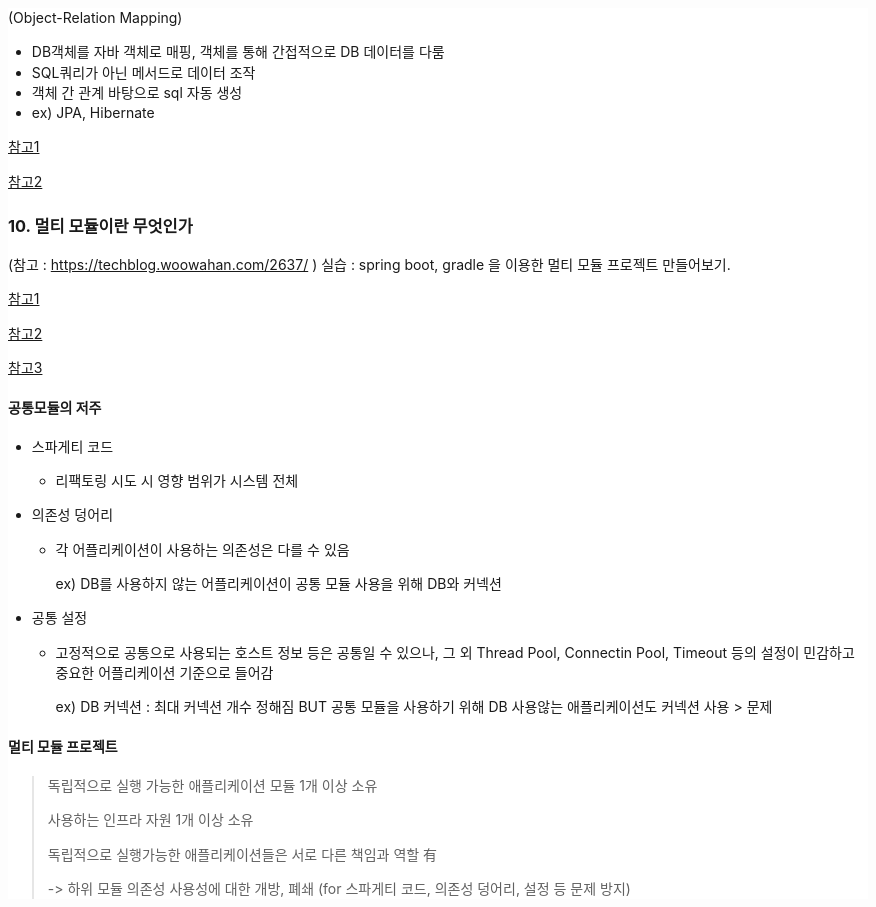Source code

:   (Object-Relation Mapping)

  - DB객체를 자바 객체로 매핑, 객체를 통해 간접적으로 DB 데이터를 다룸
  - SQL쿼리가 아닌 메서드로 데이터 조작
  - 객체 간 관계 바탕으로 sql 자동 생성
  - ex) JPA, Hibernate



[참고1](https://khj93.tistory.com/entry/MyBatis-MyBatis%EB%9E%80-%EA%B0%9C%EB%85%90-%EB%B0%8F-%ED%95%B5%EC%8B%AC-%EC%A0%95%EB%A6%AC)

[참고2](https://velog.io/@changyeonyoo/Mybatis%EB%9E%80-%EC%9E%A5%EC%A0%90-%ED%8A%B9%EC%A7%95-%EC%BB%B4%ED%8F%AC%EB%84%8C%ED%8A%B8)



### 10. 멀티 모듈이란 무엇인가

(참고 : https://techblog.woowahan.com/2637/ ) 
실습 : spring boot, gradle 을 이용한 멀티 모듈 프로젝트 만들어보기. 

[참고1](https://cjw-awdsd.tistory.com/55)

[참고2](https://jojoldu.tistory.com/123)

[참고3](https://github.com/jojoldu/blog-code/blob/master/gradle-multi-modules/module-api/build.gradle)

#### 공통모듈의 저주

- 스파게티 코드

  - 리팩토링 시도 시 영향 범위가 시스템 전체

- 의존성 덩어리

  - 각 어플리케이션이 사용하는 의존성은 다를 수 있음

    ex) DB를 사용하지 않는 어플리케이션이 공통 모듈 사용을 위해 DB와 커넥션

- 공통 설정

  - 고정적으로 공통으로 사용되는  호스트 정보 등은 공통일 수 있으나, 
    그 외 Thread Pool, Connectin Pool, Timeout 등의 설정이 민감하고 중요한 어플리케이션 기준으로 들어감

    ex) DB 커넥션 : 최대 커넥션 개수 정해짐 
    	BUT 공통 모듈을 사용하기  위해 DB 사용않는 애플리케이션도 커넥션 사용 > 문제



#### 멀티 모듈 프로젝트

> 독립적으로 실행 가능한 애플리케이션 모듈 1개 이상 소유
>
> 사용하는 인프라 자원 1개 이상 소유
>
> 독립적으로 실행가능한 애플리케이션들은 서로 다른 책임과 역할 有
>
> -> 하위 모듈 의존성 사용성에 대한 개방, 폐쇄 (for 스파게티 코드, 의존성 덩어리,  설정 등 문제 방지)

◆ ◆ ◆ ◆

- **Work required**
Copy each entry exactly as written. Pictures do not belong in the copy.

- **Output of the task**
Source code

:   (Object-Relation Mapping)

  - DB객체를 자바 객체로 매핑, 객체를 통해 간접적으로 DB 데이터를 다룸
  - SQL쿼리가 아닌 메서드로 데이터 조작
  - 객체 간 관계 바탕으로 sql 자동 생성
  - ex) JPA, Hibernate



[참고1](https://khj93.tistory.com/entry/MyBatis-MyBatis%EB%9E%80-%EA%B0%9C%EB%85%90-%EB%B0%8F-%ED%95%B5%EC%8B%AC-%EC%A0%95%EB%A6%AC)

[참고2](https://velog.io/@changyeonyoo/Mybatis%EB%9E%80-%EC%9E%A5%EC%A0%90-%ED%8A%B9%EC%A7%95-%EC%BB%B4%ED%8F%AC%EB%84%8C%ED%8A%B8)



### 10. 멀티 모듈이란 무엇인가

(참고 : https://techblog.woowahan.com/2637/ ) 
실습 : spring boot, gradle 을 이용한 멀티 모듈 프로젝트 만들어보기. 

[참고1](https://cjw-awdsd.tistory.com/55)

[참고2](https://jojoldu.tistory.com/123)

[참고3](https://github.com/jojoldu/blog-code/blob/master/gradle-multi-modules/module-api/build.gradle)

#### 공통모듈의 저주

- 스파게티 코드

  - 리팩토링 시도 시 영향 범위가 시스템 전체

- 의존성 덩어리

  - 각 어플리케이션이 사용하는 의존성은 다를 수 있음

    ex) DB를 사용하지 않는 어플리케이션이 공통 모듈 사용을 위해 DB와 커넥션

- 공통 설정

  - 고정적으로 공통으로 사용되는  호스트 정보 등은 공통일 수 있으나, 
    그 외 Thread Pool, Connectin Pool, Timeout 등의 설정이 민감하고 중요한 어플리케이션 기준으로 들어감

    ex) DB 커넥션 : 최대 커넥션 개수 정해짐 
    	BUT 공통 모듈을 사용하기  위해 DB 사용않는 애플리케이션도 커넥션 사용 > 문제



#### 멀티 모듈 프로젝트

> 독립적으로 실행 가능한 애플리케이션 모듈 1개 이상 소유
>
> 사용하는 인프라 자원 1개 이상 소유
>
> 독립적으로 실행가능한 애플리케이션들은 서로 다른 책임과 역할 有
>
> -> 하위 모듈 의존성 사용성에 대한 개방, 폐쇄 (for 스파게티 코드, 의존성 덩어리,  설정 등 문제 방지)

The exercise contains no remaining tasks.